Amazon shares drop 9% after $200 billion AI capex boost and weak jobs data
The NASDAQ Composite slid almost 4% this week as weak U.S. jobs data stoked growth concerns, while Amazon shares plunged 9% following a surprise announcement of $200 billion in 2026 capital expenditures for AI infrastructure. Rising job cuts and declining openings underscored slowing labor-market momentum, intensifying market rotation away from tech.
1. Market Volatility and Tech Selloff
U.S. equities experienced heightened volatility as the NASDAQ Composite declined nearly 4% over the week, driven by investor anxiety over rising unemployment claims, falling job openings and an acceleration in layoffs. The broad selloff reflected growing skepticism about near-term economic growth and corporate spending.
2. Amazon’s Capital Expenditure Shock
Amazon surprised markets by unveiling plans to increase 2026 capital expenditures by $200 billion, largely earmarked for expanding AI infrastructure within AWS and logistics networks. The announcement triggered a 9% collapse in Amazon’s share price as investors weighed the dilutive effects on free cash flow and earnings.
3. Labor Market Weakness Intensifies Concerns
Recent Labor Department data showed job cuts rising month-on-month, while the number of job openings fell to its lowest level in two years. These readings fueled fears of a slowing economy, prompting investors to rotate capital from high-growth technology names toward more cyclical sectors.
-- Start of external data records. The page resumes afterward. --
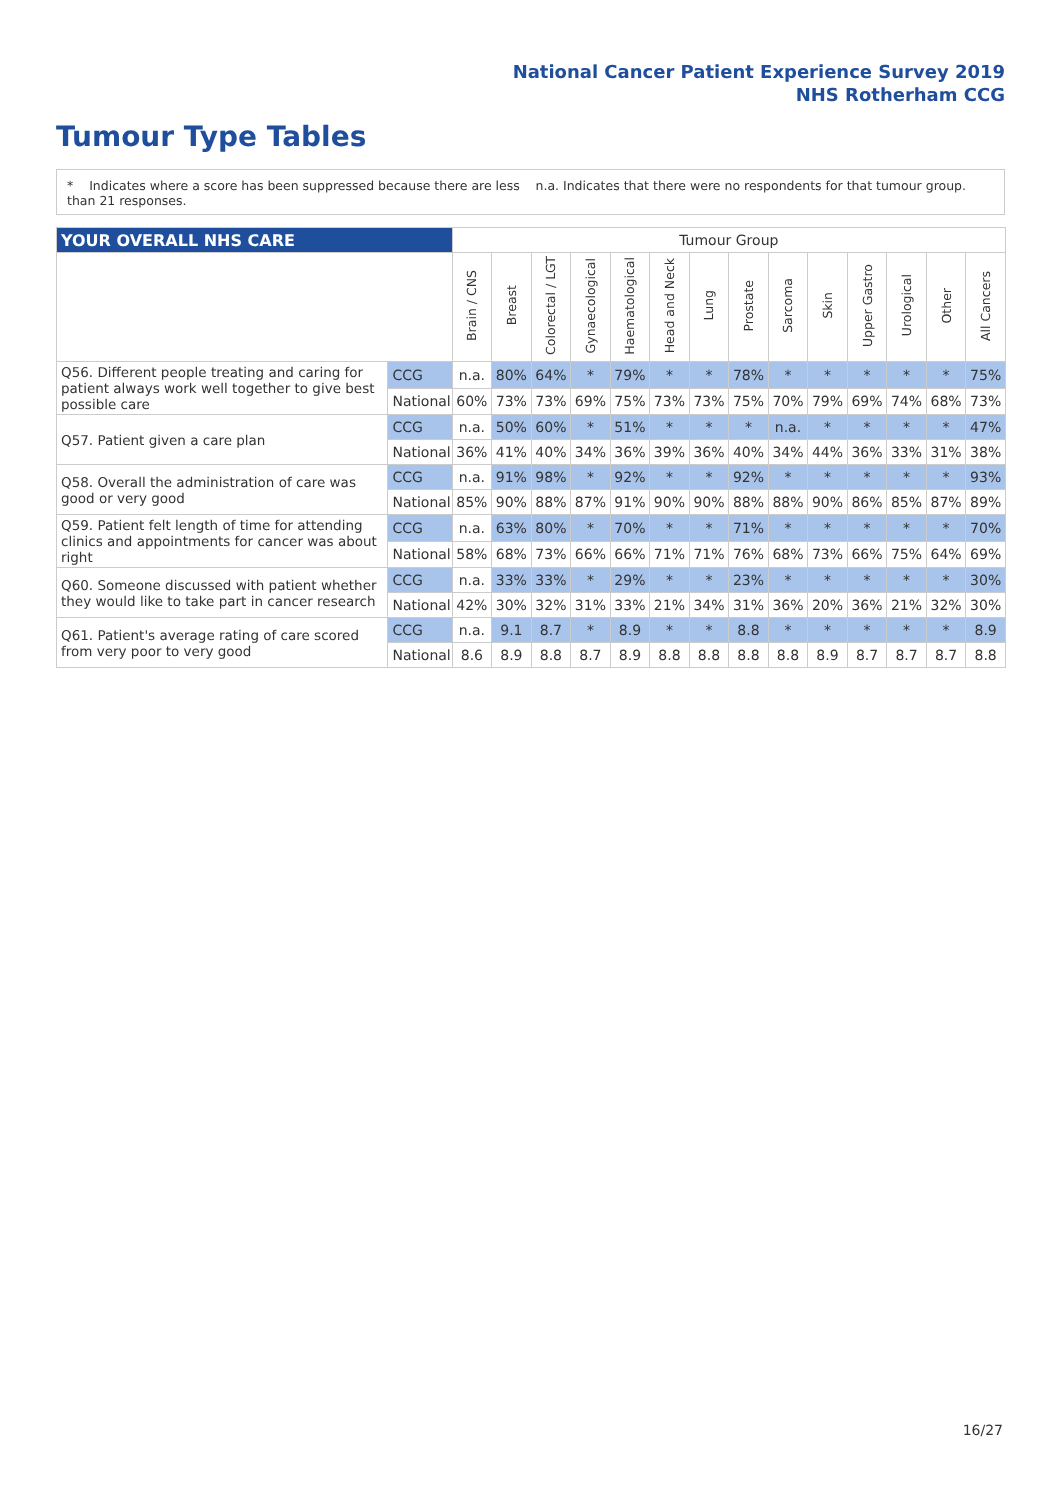National Cancer Patient Experience Survey 2019
NHS Rotherham CCG
Tumour Type Tables
* Indicates where a score has been suppressed because there are less than 21 responses.
n.a. Indicates that there were no respondents for that tumour group.
| YOUR OVERALL NHS CARE | | Tumour Group | | | | | | | | | | | | | |
| | | Brain / CNS | Breast | Colorectal / LGT | Gynaecological | Haematological | Head and Neck | Lung | Prostate | Sarcoma | Skin | Upper Gastro | Urological | Other | All Cancers |
| Q56. Different people treating and caring for patient always work well together to give best possible care | CCG | n.a. | 80% | 64% | * | 79% | * | * | 78% | * | * | * | * | * | 75% |
| | National | 60% | 73% | 73% | 69% | 75% | 73% | 73% | 75% | 70% | 79% | 69% | 74% | 68% | 73% |
| Q57. Patient given a care plan | CCG | n.a. | 50% | 60% | * | 51% | * | * | * | n.a. | * | * | * | * | 47% |
| | National | 36% | 41% | 40% | 34% | 36% | 39% | 36% | 40% | 34% | 44% | 36% | 33% | 31% | 38% |
| Q58. Overall the administration of care was good or very good | CCG | n.a. | 91% | 98% | * | 92% | * | * | 92% | * | * | * | * | * | 93% |
| | National | 85% | 90% | 88% | 87% | 91% | 90% | 90% | 88% | 88% | 90% | 86% | 85% | 87% | 89% |
| Q59. Patient felt length of time for attending clinics and appointments for cancer was about right | CCG | n.a. | 63% | 80% | * | 70% | * | * | 71% | * | * | * | * | * | 70% |
| | National | 58% | 68% | 73% | 66% | 66% | 71% | 71% | 76% | 68% | 73% | 66% | 75% | 64% | 69% |
| Q60. Someone discussed with patient whether they would like to take part in cancer research | CCG | n.a. | 33% | 33% | * | 29% | * | * | 23% | * | * | * | * | * | 30% |
| | National | 42% | 30% | 32% | 31% | 33% | 21% | 34% | 31% | 36% | 20% | 36% | 21% | 32% | 30% |
| Q61. Patient's average rating of care scored from very poor to very good | CCG | n.a. | 9.1 | 8.7 | * | 8.9 | * | * | 8.8 | * | * | * | * | * | 8.9 |
| | National | 8.6 | 8.9 | 8.8 | 8.7 | 8.9 | 8.8 | 8.8 | 8.8 | 8.8 | 8.9 | 8.7 | 8.7 | 8.7 | 8.8 |
16/27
4. Sector Rotation and Broader Market Impacts
As technology stocks bore the brunt of the downturn, cyclicals such as industrial and energy names outperformed, and the Dow Jones Industrial Average held near flat for the week. Oil prices tumbled over 3.5% on weakening demand indicators and Saudi Arabia’s further price reductions, amplifying the shift away from growth-oriented assets.